DOCUMENT EXTRACT:

___

EDITOR’S CHOICE GENETICS & GENOMICS
The paper
C.M. Laumont et al., “Noncoding regions are the main source of targetable tumor-specific antigens,” Sci Transl Med, 10:eaau5516, 2019.
In pursuit of safe and effective cancer therapies, researchers have sought to identify antigens that are found on cancer cells but not on healthy cells. The quest for such tumor-specific antigens (TSAs) has largely focused on predicting mutated peptides from cancer cell genomes of individual patients.
This approach makes a research project out of each patient, says Claude Perreault, an immunologist at the University of Montreal. “I think you’re asking something that is impossible,” he adds. So Perreault and colleagues took a different tack. They used mass spectrometry to identify peptides on the surfaces of different types of cancer...
The researchers then scoured the mouse and human genomes to figure out where the peptides came from. “We told ourselves, ‘Let’s look everywhere,’” says Perreault. They found that 90 percent of the TSAs were encoded in “junk” DNA, regions previously thought to be noncoding. To test if the TSAs would activate mice’s immune systems, the researchers injected the antigens along with mouse T-lymphoblastic lymphoma cells. For some TSAs, the immune response was relatively weak. But others elicited an impressive response, with one giving mice a 100 percent survival rate.

___

[Dataset entries]
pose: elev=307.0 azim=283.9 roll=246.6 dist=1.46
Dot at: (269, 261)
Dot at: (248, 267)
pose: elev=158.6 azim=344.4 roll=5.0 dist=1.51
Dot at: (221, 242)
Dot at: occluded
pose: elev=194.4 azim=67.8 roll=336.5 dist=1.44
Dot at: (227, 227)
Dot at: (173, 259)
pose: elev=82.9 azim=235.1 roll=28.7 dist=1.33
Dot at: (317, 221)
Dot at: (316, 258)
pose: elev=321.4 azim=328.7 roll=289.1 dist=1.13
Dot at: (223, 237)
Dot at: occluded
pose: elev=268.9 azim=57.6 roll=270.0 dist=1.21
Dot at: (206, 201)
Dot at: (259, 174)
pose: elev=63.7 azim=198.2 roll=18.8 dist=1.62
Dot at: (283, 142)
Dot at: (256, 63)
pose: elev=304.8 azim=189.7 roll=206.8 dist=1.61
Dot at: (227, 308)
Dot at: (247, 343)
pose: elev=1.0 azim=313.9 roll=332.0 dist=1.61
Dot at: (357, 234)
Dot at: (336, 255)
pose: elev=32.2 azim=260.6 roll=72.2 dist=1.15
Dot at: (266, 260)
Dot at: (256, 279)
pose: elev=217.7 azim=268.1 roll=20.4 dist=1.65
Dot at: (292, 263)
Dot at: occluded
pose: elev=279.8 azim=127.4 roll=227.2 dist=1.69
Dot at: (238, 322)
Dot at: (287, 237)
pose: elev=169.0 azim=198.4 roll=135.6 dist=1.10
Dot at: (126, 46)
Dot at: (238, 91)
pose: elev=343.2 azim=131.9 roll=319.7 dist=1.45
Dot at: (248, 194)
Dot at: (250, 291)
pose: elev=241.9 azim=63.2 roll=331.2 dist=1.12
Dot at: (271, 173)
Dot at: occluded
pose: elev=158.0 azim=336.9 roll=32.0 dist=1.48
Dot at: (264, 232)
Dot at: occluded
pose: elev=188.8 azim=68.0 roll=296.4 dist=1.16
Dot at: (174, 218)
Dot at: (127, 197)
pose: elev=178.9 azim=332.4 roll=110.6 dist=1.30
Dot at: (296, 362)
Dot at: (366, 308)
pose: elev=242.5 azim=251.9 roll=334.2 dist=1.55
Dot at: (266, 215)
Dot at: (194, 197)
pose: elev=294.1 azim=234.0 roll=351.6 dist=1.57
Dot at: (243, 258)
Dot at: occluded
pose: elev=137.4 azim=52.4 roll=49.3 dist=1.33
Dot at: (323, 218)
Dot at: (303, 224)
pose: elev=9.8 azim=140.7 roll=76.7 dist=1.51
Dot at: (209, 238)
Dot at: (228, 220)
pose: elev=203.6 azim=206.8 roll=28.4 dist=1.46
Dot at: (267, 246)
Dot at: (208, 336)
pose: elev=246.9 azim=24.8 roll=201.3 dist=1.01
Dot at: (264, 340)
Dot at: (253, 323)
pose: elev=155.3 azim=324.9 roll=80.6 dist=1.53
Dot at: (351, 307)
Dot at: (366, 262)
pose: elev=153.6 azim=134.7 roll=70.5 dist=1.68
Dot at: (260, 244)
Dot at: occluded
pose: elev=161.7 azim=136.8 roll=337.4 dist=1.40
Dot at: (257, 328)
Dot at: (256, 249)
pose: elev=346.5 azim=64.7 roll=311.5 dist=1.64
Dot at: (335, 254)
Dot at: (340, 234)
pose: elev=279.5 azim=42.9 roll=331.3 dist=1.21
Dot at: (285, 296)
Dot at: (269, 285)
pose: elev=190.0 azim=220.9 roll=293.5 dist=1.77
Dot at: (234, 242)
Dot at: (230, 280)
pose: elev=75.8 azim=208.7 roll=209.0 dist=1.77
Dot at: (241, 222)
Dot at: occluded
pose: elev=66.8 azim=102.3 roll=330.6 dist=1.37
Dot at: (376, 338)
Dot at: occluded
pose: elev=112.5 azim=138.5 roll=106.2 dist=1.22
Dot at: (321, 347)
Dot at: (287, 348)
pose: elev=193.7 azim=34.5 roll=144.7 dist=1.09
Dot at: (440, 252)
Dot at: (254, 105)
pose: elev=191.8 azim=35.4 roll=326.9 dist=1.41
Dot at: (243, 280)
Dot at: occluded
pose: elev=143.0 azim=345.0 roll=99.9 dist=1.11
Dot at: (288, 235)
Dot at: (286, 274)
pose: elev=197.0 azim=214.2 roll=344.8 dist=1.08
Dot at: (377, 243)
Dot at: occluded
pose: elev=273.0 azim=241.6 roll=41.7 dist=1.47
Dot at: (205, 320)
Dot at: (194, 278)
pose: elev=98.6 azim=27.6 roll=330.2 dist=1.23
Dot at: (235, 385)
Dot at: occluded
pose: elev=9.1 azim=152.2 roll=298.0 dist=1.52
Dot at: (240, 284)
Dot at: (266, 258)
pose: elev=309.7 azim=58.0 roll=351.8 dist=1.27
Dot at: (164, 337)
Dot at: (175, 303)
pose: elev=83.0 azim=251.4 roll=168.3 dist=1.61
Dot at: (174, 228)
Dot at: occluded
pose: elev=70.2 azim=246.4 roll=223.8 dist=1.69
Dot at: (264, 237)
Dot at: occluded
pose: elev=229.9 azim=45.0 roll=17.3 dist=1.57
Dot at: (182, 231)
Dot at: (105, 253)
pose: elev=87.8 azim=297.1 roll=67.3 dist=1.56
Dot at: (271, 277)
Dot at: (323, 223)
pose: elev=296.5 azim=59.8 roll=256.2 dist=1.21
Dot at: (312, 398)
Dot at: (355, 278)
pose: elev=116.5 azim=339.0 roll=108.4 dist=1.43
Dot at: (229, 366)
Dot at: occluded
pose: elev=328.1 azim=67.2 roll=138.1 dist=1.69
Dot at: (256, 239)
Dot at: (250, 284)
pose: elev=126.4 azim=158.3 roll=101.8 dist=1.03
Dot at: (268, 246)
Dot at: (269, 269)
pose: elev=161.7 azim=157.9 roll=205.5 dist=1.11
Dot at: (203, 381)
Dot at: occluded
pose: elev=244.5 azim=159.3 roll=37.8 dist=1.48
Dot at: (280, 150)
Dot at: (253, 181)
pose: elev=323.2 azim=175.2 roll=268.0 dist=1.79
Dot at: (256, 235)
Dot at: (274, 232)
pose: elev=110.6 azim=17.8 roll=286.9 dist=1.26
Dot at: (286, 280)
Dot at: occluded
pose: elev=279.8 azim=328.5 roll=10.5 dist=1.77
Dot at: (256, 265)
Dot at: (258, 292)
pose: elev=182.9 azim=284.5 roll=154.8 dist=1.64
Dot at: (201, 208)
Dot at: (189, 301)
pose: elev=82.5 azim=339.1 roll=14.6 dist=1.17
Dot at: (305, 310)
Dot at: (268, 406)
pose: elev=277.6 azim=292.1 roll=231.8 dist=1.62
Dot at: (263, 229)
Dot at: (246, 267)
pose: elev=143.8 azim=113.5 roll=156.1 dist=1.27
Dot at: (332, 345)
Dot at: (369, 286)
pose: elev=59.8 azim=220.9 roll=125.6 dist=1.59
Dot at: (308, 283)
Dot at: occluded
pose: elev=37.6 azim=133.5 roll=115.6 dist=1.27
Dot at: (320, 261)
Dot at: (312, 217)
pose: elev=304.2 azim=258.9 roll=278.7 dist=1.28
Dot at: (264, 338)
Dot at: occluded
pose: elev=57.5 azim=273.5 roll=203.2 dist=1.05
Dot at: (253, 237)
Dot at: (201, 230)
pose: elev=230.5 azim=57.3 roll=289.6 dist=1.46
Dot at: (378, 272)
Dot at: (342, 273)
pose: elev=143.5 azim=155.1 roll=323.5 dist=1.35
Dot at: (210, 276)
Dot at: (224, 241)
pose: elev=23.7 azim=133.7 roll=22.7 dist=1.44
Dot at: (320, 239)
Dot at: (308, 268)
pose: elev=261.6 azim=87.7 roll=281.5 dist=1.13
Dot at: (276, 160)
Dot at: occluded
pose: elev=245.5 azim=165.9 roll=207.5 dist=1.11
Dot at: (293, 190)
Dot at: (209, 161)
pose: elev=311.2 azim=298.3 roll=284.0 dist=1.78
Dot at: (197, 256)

___

ACTIVITY 1: From the article about tumor-specific antigens, return the passage starting at "This approach makes" and ending at "types of cancer...", copied word for word.
ACTIVITY 2: According to the article about tumor-specific antigens, what share of the TSAs were encoded in "junk" DNA?
ACTIVITY 3: Extend the article about tumor-specific antigens by continuing it after its last sentence.

WRITTEN RESPONSE 1:
This approach makes a research project out of each patient, says Claude Perreault, an immunologist at the University of Montreal. “I think you’re asking something that is impossible,” he adds. So Perreault and colleagues took a different tack. They used mass spectrometry to identify peptides on the surfaces of different types of cancer...

WRITTEN RESPONSE 2: 90 percent

WRITTEN RESPONSE 3:
The goal is to package a bunch of TSAs into a vaccine that prompts killer T cells to attack a particular type of cancer. TSA-based vaccines will need to be compared to conventional vaccines and treatments that use more-traditional mutated antigens in further studies, says Neeha Zaidi, a cancer immunologist at Johns Hopkins University who was not involved with the work. But for cancers without many known antigens, this approach “could be really, really game changing,” she says.